Understanding the Great Dying: Insights from Ancient Marine Extinction
Stanford researchers reveal that the Great Dying's primary cause was rising temperatures and oxygen loss, not ocean acidification. The findings offer crucial warnings for today's climate crisis.

A team of researchers from Stanford University has made significant strides in unraveling the mystery behind the Great Dying, which occurred approximately 252 million years ago. Their findings, published in the journal PNAS, indicate that the primary cause of this massive extinction event was not ocean acidification, as previously thought.
The study, led by paleontologist Erik Anders Sperling and biologist Jose Andres Marquez, reveals that a combination of rising water temperatures and severe oxygen depletion led to the extinction of around 96% of marine species at the time. This period was marked by intense volcanic activity that released vast amounts of carbon dioxide into the atmosphere, significantly warming the oceans.
Traditionally, it was believed that the increased carbon dioxide levels made ocean waters so acidic that shellfish could no longer form their protective shells.

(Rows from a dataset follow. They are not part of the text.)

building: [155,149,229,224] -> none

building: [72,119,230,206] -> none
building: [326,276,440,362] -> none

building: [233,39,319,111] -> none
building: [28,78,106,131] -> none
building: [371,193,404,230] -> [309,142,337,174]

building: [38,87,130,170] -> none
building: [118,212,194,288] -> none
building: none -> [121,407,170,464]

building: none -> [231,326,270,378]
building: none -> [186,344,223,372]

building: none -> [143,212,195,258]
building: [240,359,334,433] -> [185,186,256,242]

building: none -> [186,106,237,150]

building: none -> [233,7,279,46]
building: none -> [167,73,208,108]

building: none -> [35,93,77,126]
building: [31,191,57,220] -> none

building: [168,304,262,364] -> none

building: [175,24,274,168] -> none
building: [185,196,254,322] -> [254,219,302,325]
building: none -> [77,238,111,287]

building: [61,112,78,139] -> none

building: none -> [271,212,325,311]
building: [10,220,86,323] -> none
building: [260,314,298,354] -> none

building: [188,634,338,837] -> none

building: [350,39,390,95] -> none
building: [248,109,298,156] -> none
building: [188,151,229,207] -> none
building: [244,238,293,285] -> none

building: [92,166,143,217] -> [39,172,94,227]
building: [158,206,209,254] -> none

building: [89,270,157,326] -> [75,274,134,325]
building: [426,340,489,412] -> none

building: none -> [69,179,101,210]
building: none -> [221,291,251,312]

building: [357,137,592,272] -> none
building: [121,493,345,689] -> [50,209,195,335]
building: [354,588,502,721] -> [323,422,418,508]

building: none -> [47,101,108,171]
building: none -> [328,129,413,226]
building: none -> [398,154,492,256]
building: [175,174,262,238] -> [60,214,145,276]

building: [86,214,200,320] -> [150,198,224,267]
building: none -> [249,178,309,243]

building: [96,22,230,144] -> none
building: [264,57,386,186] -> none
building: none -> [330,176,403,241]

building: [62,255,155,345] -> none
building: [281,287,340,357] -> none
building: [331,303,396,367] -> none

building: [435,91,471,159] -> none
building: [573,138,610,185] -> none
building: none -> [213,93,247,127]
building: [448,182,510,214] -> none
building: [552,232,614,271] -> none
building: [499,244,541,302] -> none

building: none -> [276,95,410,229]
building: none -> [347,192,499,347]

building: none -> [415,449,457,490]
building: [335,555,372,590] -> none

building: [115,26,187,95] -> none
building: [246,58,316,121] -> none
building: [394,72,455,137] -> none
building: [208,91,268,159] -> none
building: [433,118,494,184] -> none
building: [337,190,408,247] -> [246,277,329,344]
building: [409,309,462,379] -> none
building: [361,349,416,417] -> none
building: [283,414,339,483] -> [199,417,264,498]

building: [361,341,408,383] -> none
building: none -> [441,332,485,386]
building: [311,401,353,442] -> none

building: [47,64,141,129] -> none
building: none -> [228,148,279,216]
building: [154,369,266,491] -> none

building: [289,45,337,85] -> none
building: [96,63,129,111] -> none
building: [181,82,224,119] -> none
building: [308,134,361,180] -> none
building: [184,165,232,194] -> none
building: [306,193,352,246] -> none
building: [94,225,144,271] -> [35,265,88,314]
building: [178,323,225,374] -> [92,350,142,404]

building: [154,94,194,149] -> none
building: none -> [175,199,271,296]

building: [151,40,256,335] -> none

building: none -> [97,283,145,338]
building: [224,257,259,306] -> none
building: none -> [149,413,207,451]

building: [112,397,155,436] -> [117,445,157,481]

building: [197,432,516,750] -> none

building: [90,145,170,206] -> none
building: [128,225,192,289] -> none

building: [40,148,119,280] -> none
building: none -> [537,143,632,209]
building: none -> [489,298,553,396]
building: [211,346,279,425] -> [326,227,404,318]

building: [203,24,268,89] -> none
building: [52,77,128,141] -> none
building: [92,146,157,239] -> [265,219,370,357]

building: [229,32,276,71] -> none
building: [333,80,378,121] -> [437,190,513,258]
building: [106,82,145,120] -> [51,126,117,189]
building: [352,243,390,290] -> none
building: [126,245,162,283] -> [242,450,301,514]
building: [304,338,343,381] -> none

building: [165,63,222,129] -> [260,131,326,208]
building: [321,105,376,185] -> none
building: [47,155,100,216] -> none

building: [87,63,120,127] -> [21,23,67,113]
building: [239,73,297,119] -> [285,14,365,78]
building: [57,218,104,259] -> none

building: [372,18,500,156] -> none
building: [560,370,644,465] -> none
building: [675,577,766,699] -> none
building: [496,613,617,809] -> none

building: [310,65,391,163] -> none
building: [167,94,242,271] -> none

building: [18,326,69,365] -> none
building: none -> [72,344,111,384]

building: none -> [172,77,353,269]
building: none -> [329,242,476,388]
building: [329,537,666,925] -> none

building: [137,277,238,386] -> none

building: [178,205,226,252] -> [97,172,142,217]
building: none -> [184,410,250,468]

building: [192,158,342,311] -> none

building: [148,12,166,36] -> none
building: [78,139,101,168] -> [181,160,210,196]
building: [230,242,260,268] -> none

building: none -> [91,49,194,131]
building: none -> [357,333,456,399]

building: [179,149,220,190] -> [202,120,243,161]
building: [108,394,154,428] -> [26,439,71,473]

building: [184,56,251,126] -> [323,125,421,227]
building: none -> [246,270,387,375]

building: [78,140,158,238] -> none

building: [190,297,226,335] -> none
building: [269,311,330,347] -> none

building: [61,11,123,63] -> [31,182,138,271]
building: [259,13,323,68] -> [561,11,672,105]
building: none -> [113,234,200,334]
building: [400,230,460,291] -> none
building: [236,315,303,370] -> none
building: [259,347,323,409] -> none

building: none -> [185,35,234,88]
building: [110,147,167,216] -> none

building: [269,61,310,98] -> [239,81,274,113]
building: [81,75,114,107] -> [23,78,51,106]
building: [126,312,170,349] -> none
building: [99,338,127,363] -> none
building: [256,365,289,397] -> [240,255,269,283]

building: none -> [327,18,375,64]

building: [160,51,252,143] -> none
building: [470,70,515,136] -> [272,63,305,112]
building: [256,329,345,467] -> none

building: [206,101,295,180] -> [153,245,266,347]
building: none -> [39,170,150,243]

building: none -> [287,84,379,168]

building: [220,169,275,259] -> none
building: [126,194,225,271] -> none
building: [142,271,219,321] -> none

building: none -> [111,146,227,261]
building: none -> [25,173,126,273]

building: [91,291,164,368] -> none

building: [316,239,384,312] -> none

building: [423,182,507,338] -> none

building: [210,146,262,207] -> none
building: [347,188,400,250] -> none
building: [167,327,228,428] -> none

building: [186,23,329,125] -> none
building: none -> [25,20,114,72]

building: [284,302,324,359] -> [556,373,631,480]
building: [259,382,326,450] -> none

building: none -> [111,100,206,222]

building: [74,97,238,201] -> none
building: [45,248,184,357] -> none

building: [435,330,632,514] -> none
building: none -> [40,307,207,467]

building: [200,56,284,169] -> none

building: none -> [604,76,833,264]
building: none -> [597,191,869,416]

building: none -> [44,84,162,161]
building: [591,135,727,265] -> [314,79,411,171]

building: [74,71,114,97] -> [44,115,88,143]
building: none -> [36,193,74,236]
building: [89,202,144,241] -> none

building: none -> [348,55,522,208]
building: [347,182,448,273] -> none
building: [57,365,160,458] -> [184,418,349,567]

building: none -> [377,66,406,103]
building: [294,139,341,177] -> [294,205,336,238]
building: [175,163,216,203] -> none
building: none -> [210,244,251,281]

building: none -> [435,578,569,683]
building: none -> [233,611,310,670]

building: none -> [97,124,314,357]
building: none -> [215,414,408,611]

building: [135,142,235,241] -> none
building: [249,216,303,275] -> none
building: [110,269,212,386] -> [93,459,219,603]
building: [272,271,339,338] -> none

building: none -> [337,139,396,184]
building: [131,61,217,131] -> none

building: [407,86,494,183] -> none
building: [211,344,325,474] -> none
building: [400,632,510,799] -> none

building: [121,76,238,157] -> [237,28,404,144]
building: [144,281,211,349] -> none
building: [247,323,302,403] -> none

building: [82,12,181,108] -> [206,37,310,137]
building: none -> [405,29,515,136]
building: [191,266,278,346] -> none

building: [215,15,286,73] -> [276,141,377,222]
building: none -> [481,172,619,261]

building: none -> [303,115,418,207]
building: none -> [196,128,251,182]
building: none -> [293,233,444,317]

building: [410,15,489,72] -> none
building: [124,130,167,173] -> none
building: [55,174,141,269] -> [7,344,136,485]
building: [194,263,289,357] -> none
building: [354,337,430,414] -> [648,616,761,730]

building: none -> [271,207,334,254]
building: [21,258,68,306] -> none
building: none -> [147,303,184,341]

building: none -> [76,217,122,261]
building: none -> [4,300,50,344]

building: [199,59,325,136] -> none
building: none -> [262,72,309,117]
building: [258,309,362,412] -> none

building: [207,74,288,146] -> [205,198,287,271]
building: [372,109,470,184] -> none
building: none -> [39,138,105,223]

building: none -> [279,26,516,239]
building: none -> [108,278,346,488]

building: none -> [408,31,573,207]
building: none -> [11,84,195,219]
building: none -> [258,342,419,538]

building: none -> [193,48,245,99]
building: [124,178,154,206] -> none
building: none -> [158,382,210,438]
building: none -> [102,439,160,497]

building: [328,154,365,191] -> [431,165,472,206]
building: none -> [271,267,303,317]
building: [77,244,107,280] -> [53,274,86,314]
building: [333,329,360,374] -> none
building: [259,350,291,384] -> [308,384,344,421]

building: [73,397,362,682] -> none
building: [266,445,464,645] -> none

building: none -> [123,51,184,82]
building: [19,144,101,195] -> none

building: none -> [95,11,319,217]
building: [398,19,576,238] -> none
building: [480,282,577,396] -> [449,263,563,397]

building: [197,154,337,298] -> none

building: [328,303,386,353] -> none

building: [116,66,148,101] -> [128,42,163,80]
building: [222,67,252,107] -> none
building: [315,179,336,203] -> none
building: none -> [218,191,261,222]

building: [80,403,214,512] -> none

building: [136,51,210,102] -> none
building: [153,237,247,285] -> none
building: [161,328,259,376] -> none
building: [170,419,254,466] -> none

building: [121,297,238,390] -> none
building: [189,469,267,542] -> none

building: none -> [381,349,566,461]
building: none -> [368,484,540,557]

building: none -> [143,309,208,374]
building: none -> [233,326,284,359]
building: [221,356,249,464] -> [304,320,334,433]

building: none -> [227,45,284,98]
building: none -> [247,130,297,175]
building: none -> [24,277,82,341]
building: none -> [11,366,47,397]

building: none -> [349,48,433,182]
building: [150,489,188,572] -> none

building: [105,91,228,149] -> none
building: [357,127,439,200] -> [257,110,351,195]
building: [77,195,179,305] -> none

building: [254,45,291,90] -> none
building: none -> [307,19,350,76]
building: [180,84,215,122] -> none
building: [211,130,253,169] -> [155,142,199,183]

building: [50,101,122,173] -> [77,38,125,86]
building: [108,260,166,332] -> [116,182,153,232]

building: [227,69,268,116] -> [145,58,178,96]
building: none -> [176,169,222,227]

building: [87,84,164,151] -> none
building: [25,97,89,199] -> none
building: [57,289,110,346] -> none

However, the new research shifts the focus to the suffocation risk posed by overheated waters, challenging long-standing assumptions in paleontological studies.
Metabolism as a Key to Survival
To validate their findings, the researchers examined the physiological traits of various marine species that thrived before and after the Great Dying. They placed representatives of these species in specially designed water-filled chambers and measured their oxygen consumption as water temperatures were systematically increased.
The results showed a stark difference between the organisms from the Paleozoic fauna and those of the later, modern marine fauna. The older species often consisted of sessile and less mobile organisms, which inherently had a very slow metabolism.
As the temperature rose during experiments, the oxygen demand of these sluggish creatures surged uncontrollably. The issue is that warmer water can hold significantly less oxygen, effectively suffocating these animals in their own habitats.
Evolutionary Winners and Losers
This detrimental biochemical dynamic helps explain why species such as brachiopods and crinoids nearly vanished from the planet. Their physiological tolerance for temperature-dependent oxygen deficiency was permanently exceeded due to the volcanic heating of the Earth.
In contrast, the modern fauna, including species like clams and snails, emerged relatively unscathed from this catastrophic event. Initially, this seems paradoxical, as these more active creatures have a naturally higher baseline oxygen requirement.
However, unlike their Paleozoic predecessors, they developed more efficient metabolic and respiratory systems. These evolutionary advantages enabled them to better cope with the significant oxygen shortages caused by extreme ocean temperatures.
Echoes of Today’s Climate Crisis
The research team warns that today’s human-driven climate change could potentially push the oceans into a similar state. The oceans prior to the industrial revolution were relatively cool and well-oxygenated, resembling the conditions before the Great Dying.
Sperling concludes that the initial conditions of today's marine environments frighteningly mirror those of the past before the massive influx of carbon dioxide began. "This study is really the final nail in the coffin regarding what caused the Permian-Triassic extinction," he states.
While laboratory experiments with contemporary species can only simplify the extreme conditions of ancient times, the calculated metabolic rates provide a credible scenario explaining why those less resilient species disappeared during that transition in Earth's history.
It remains to be seen whether current global efforts to reduce greenhouse gas emissions will be sufficient to prevent widespread deoxygenation of the oceans in the future. Nonetheless, the new insights clearly indicate the absolute physiological limits of marine ecosystems.